> TASK BRIEF
Update the data below so that each "distortion" becomes "warping", with nothing else changed. Leave the pictures out of your answer.

> ENTRIES SHOWN

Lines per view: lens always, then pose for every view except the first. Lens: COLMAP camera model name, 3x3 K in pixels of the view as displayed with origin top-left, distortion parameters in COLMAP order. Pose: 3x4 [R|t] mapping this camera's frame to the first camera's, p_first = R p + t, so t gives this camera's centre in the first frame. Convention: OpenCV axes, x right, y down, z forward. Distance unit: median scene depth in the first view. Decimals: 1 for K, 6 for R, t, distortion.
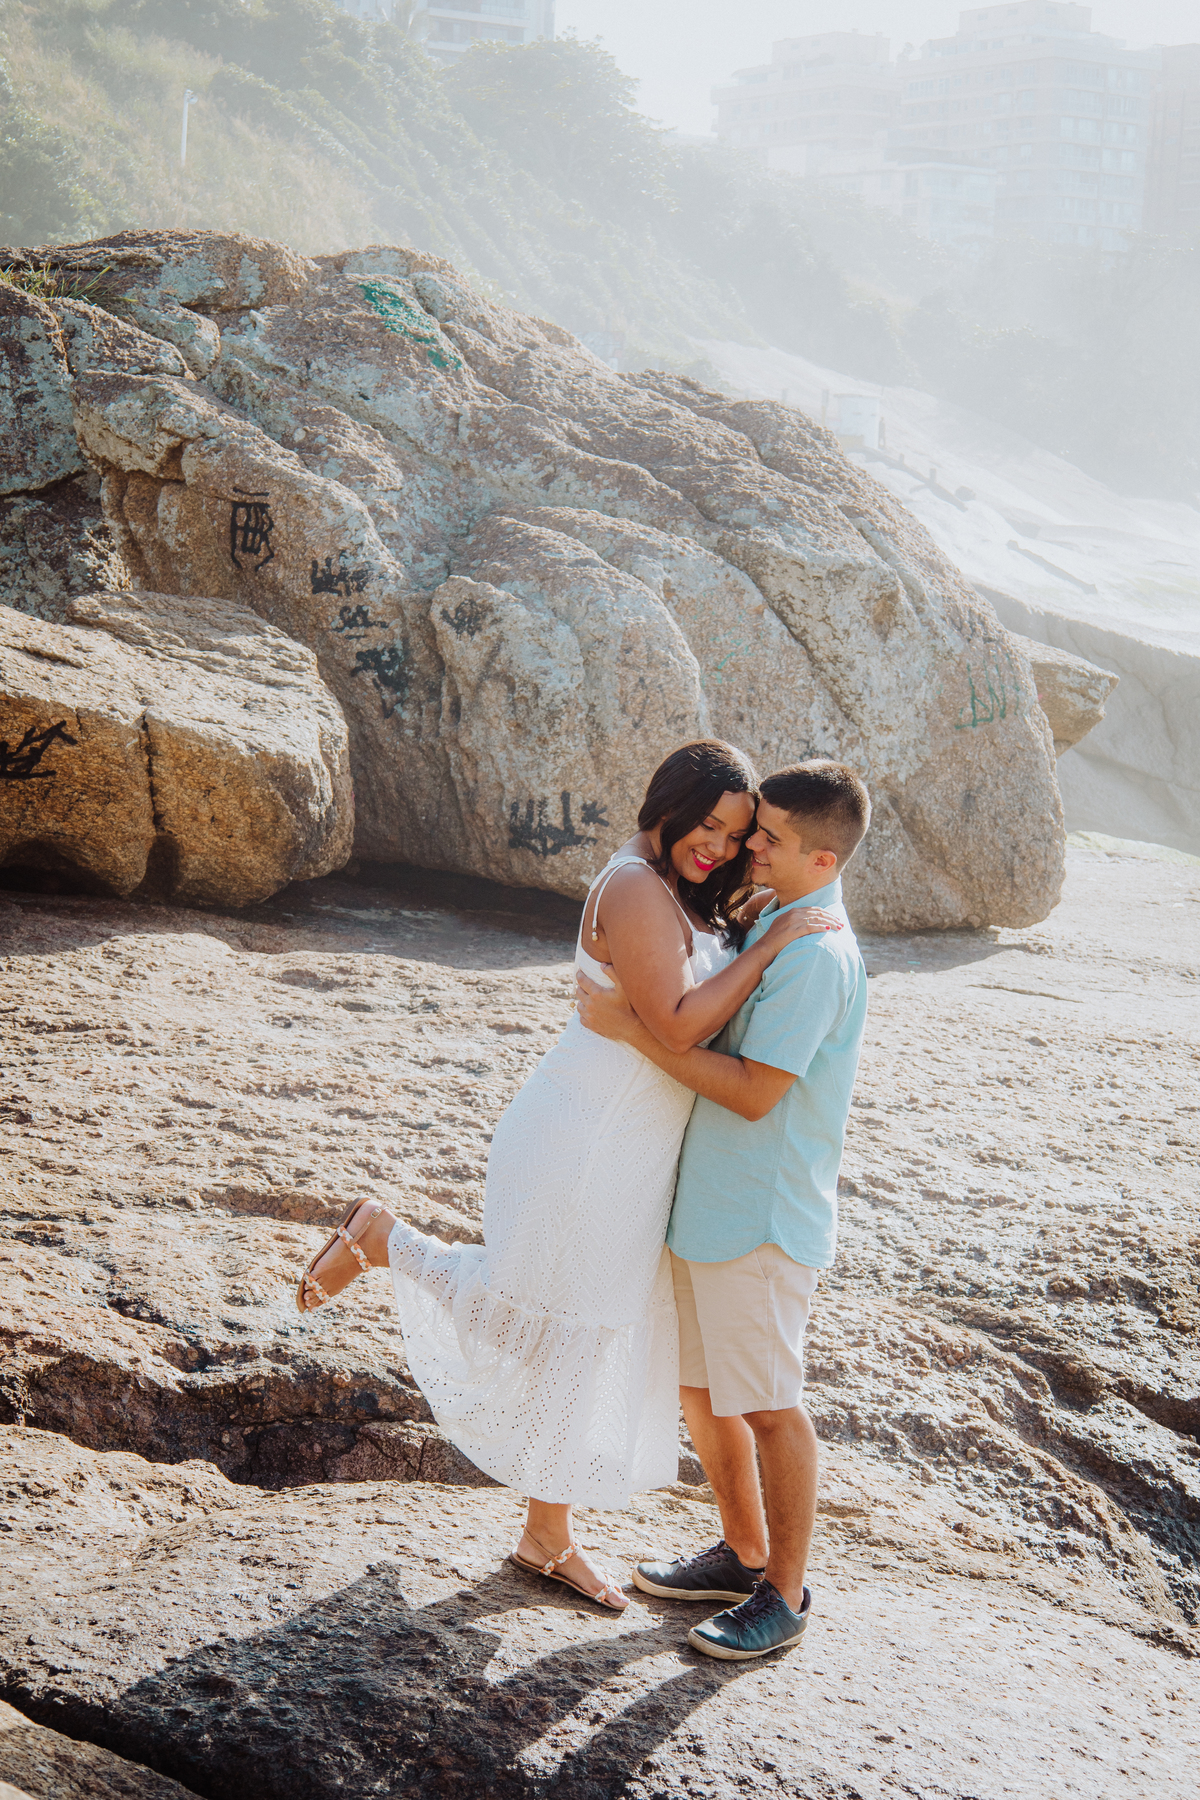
lens RADIAL K [[2916.1, 0, 627.8], [0, 2916.1, 940.7], [0, 0, 1]] dist [0.005618, 0.000000]
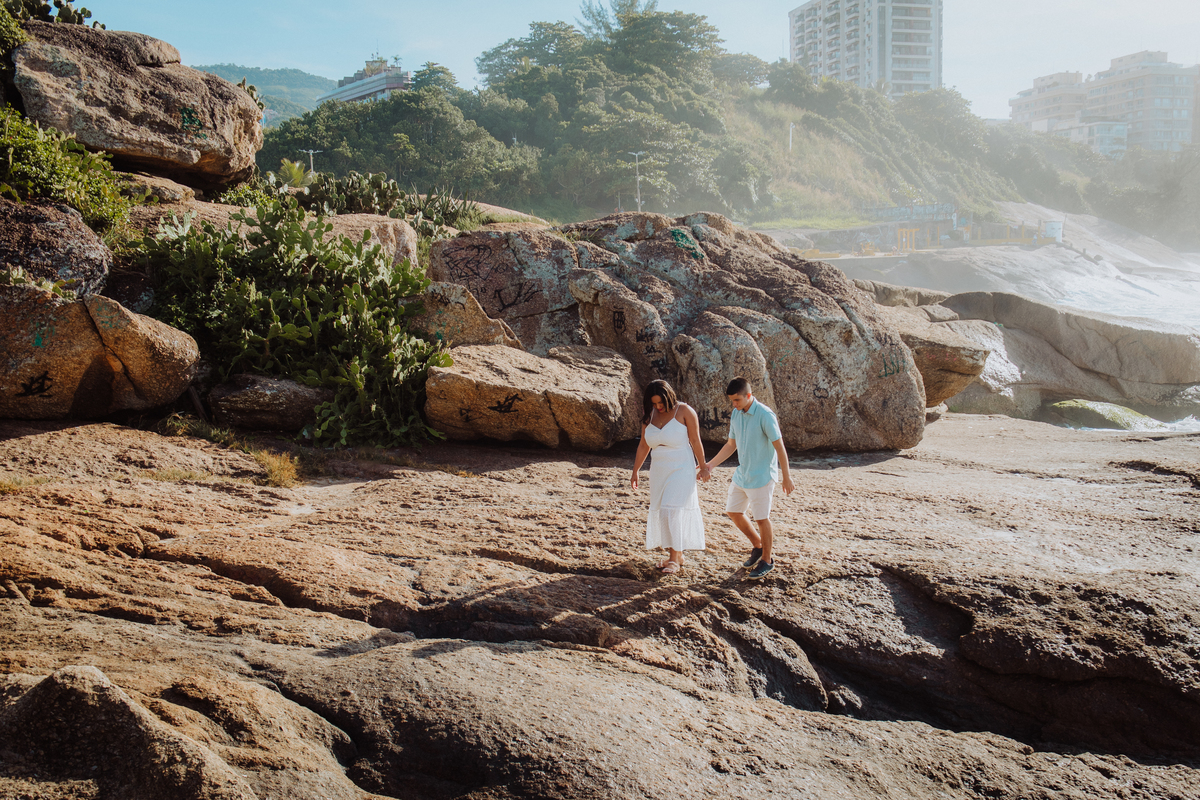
lens RADIAL K [[1124.2, 0, 710.5], [0, 1124.2, 457.9], [0, 0, 1]] dist [-0.017665, 0.000000]
pose [[0.968029, -0.019724, -0.250061, 0.240920], [0.023345, 0.999661, 0.011522, -0.013527], [0.249749, -0.016991, 0.968162, -0.076585]]
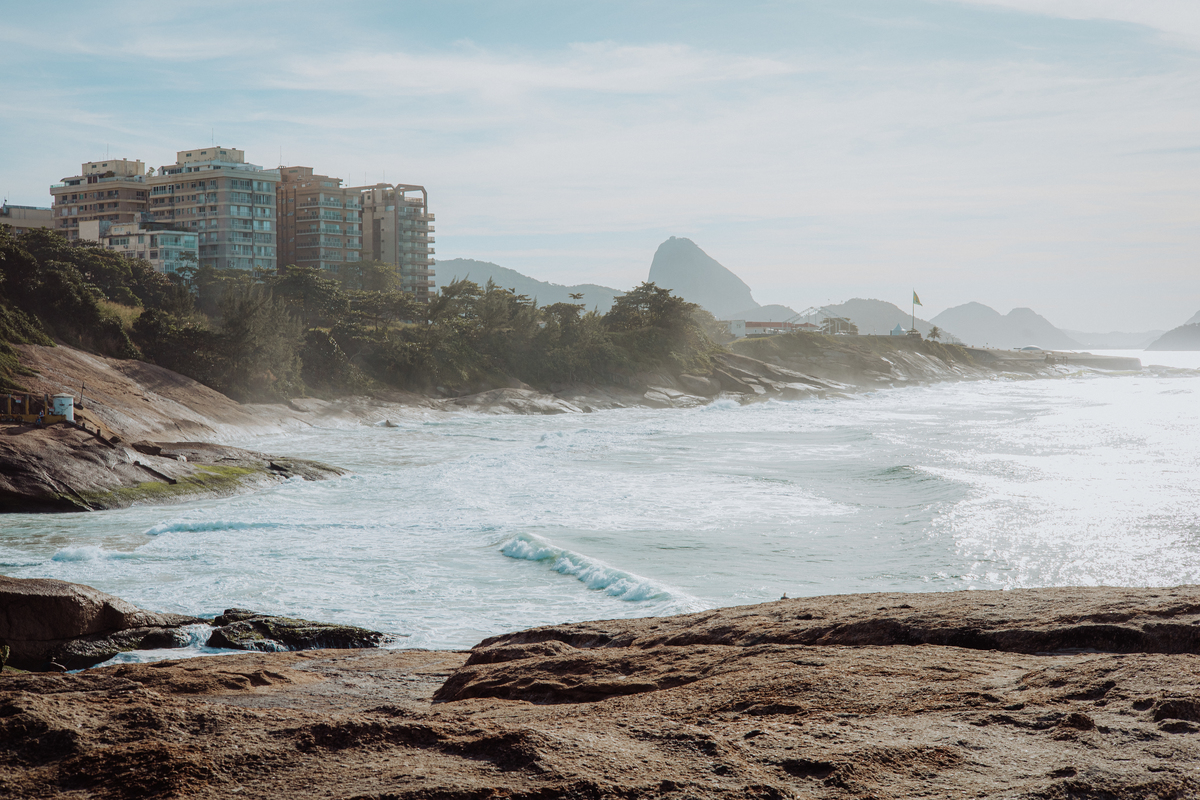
lens RADIAL K [[1708.8, 0, 629.6], [0, 1708.8, 402.0], [0, 0, 1]] dist [0.033433, 0.000000]
pose [[0.954273, -0.052824, 0.294233, 0.832727], [0.084190, 0.991913, -0.094972, -0.213846], [-0.286837, 0.115401, 0.951003, -2.595047]]
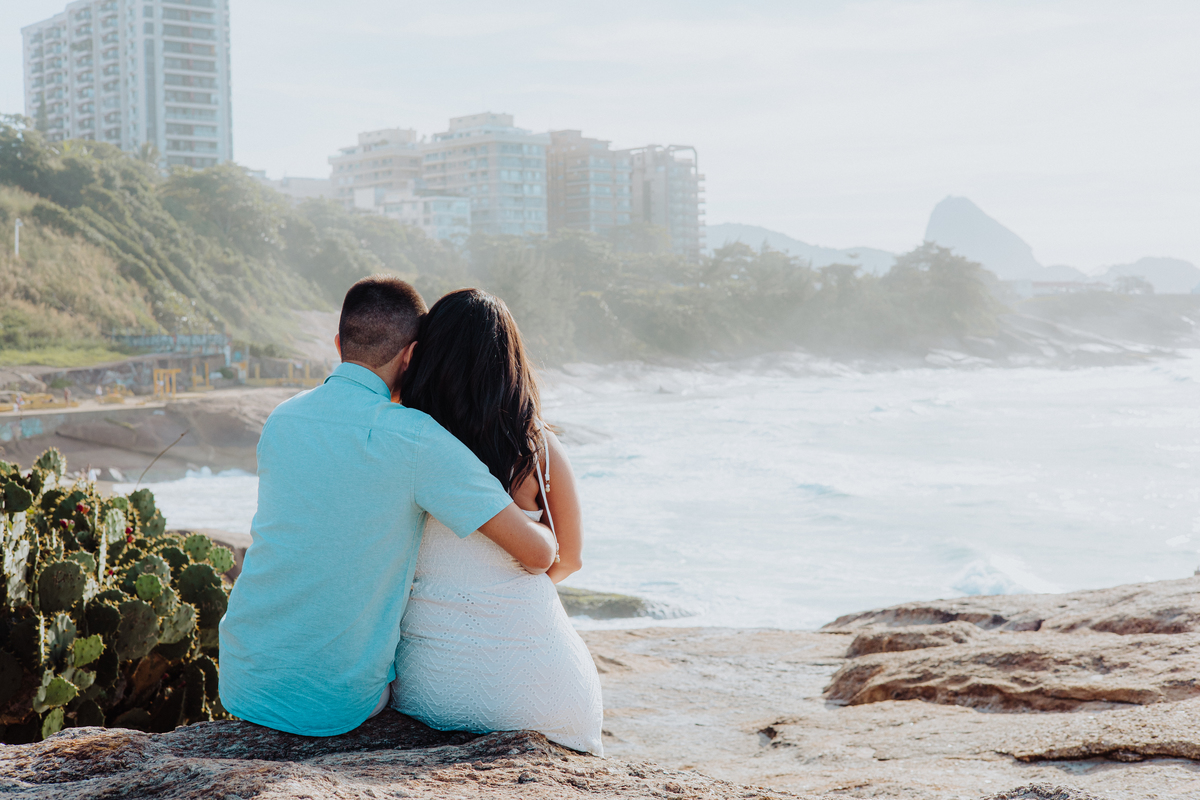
lens RADIAL K [[1708.8, 0, 609.4], [0, 1708.8, 406.4], [0, 0, 1]] dist [0.033433, 0.000000]
pose [[0.989054, -0.061756, 0.134012, 0.811745], [0.074064, 0.993284, -0.088891, -0.213467], [-0.127622, 0.097843, 0.986985, -2.025965]]
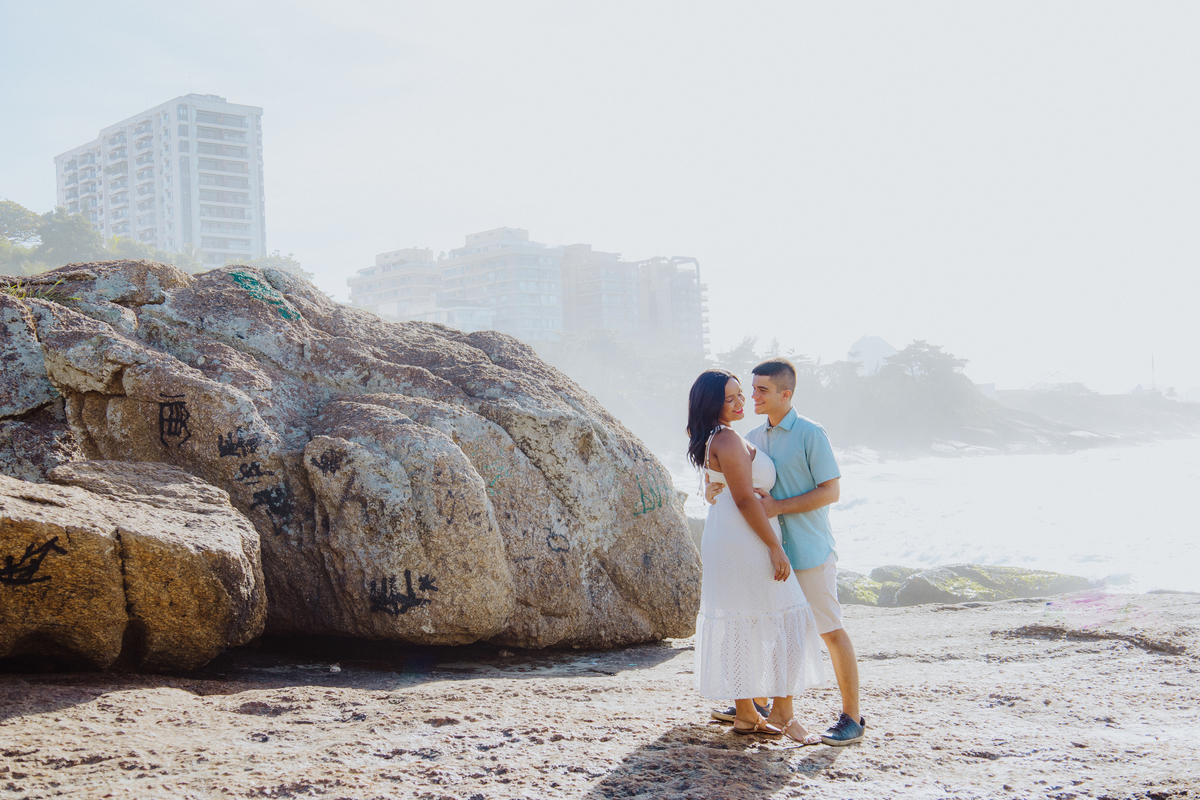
lens RADIAL K [[1451.9, 0, 597.5], [0, 1451.9, 407.4], [0, 0, 1]] dist [0.001513, 0.000000]
pose [[0.977882, -0.078335, 0.193932, -0.060881], [0.114746, 0.976150, -0.184296, 0.014751], [-0.174869, 0.202473, 0.963548, 0.244654]]
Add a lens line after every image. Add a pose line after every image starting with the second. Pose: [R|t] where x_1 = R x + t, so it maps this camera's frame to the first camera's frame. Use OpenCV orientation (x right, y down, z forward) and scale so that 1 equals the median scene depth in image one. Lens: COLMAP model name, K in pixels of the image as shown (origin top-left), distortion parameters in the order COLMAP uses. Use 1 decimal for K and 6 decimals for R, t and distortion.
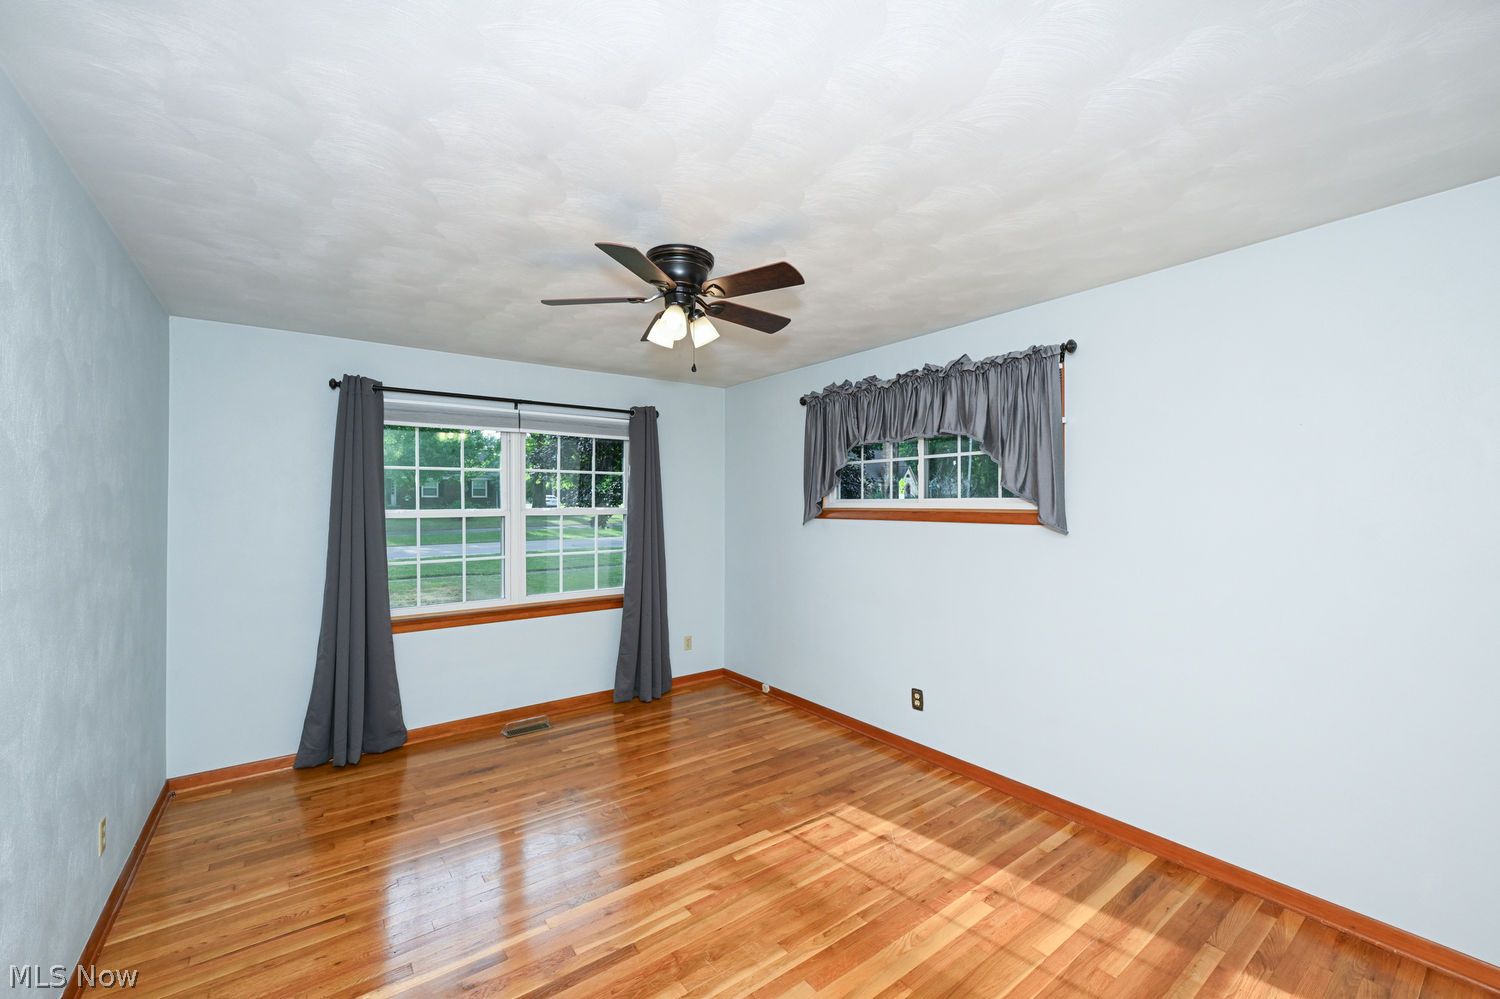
lens RADIAL K [[593.2, 0, 747.6], [0, 593.2, 503.0], [0, 0, 1]] dist [0.001221, 0.000401]
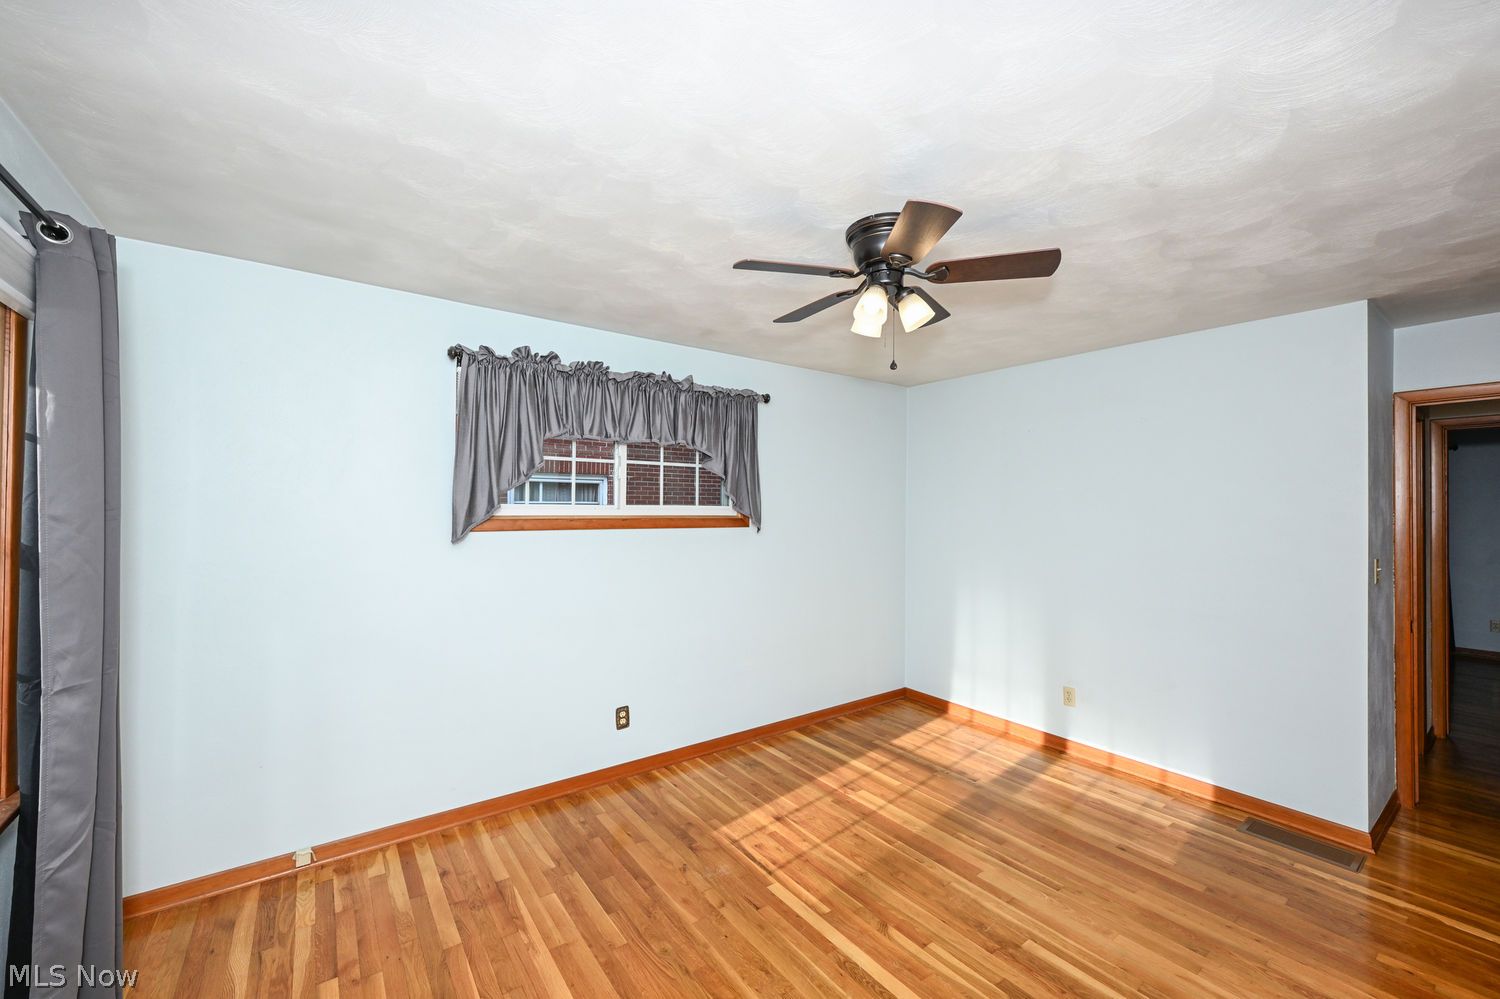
lens RADIAL K [[593.2, 0, 741.1], [0, 593.2, 499.9], [0, 0, 1]] dist [0.001221, 0.000401]
pose [[0.018704, 0.009630, 0.999779, -0.763148], [-0.009308, 0.999912, -0.009458, -0.009794], [-0.999782, -0.009129, 0.018792, 0.924146]]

> REPLY TO THE EXERCISE
Lines per view: lens always, then pose for every view except the first. Lens: COLMAP camera model name, 3x3 K in pixels of the view as displayed with origin top-left, warping parameters in COLMAP order. Pose: 3x4 [R|t] mapping this camera's frame to the first camera's, p_first = R p + t, so t gives this camera's centre in the first frame. Convention: OpenCV axes, x right, y down, z forward. Distance unit: median scene depth in the first view. Decimals: 1 for K, 6 for R, t, warping.
lens RADIAL K [[2916.1, 0, 627.8], [0, 2916.1, 940.7], [0, 0, 1]] dist [0.005618, 0.000000]
lens RADIAL K [[1124.2, 0, 710.5], [0, 1124.2, 457.9], [0, 0, 1]] dist [-0.017665, 0.000000]
pose [[0.968029, -0.019724, -0.250061, 0.240920], [0.023345, 0.999661, 0.011522, -0.013527], [0.249749, -0.016991, 0.968162, -0.076585]]
lens RADIAL K [[1708.8, 0, 629.6], [0, 1708.8, 402.0], [0, 0, 1]] dist [0.033433, 0.000000]
pose [[0.954273, -0.052824, 0.294233, 0.832727], [0.084190, 0.991913, -0.094972, -0.213846], [-0.286837, 0.115401, 0.951003, -2.595047]]
lens RADIAL K [[1708.8, 0, 609.4], [0, 1708.8, 406.4], [0, 0, 1]] dist [0.033433, 0.000000]
pose [[0.989054, -0.061756, 0.134012, 0.811745], [0.074064, 0.993284, -0.088891, -0.213467], [-0.127622, 0.097843, 0.986985, -2.025965]]
lens RADIAL K [[1451.9, 0, 597.5], [0, 1451.9, 407.4], [0, 0, 1]] dist [0.001513, 0.000000]
pose [[0.977882, -0.078335, 0.193932, -0.060881], [0.114746, 0.976150, -0.184296, 0.014751], [-0.174869, 0.202473, 0.963548, 0.244654]]
Add a lens line after every image. Add a pose line after every image starting with the second. Pose: [R|t] where x_1 = R x + t, so it maps this camera's frame to the first camera's frame. Use OpenCV orientation (x right, y down, z forward) and scale so that 1 equals the median scene depth in image one. Lens: COLMAP model name, K in pixels of the image as shown (origin top-left), warping parameters in the order COLMAP uses. Use 1 decimal for K and 6 decimals for R, t and warping.
lens RADIAL K [[593.2, 0, 747.6], [0, 593.2, 503.0], [0, 0, 1]] dist [0.001221, 0.000401]
lens RADIAL K [[593.2, 0, 741.1], [0, 593.2, 499.9], [0, 0, 1]] dist [0.001221, 0.000401]
pose [[0.018704, 0.009630, 0.999779, -0.763148], [-0.009308, 0.999912, -0.009458, -0.009794], [-0.999782, -0.009129, 0.018792, 0.924146]]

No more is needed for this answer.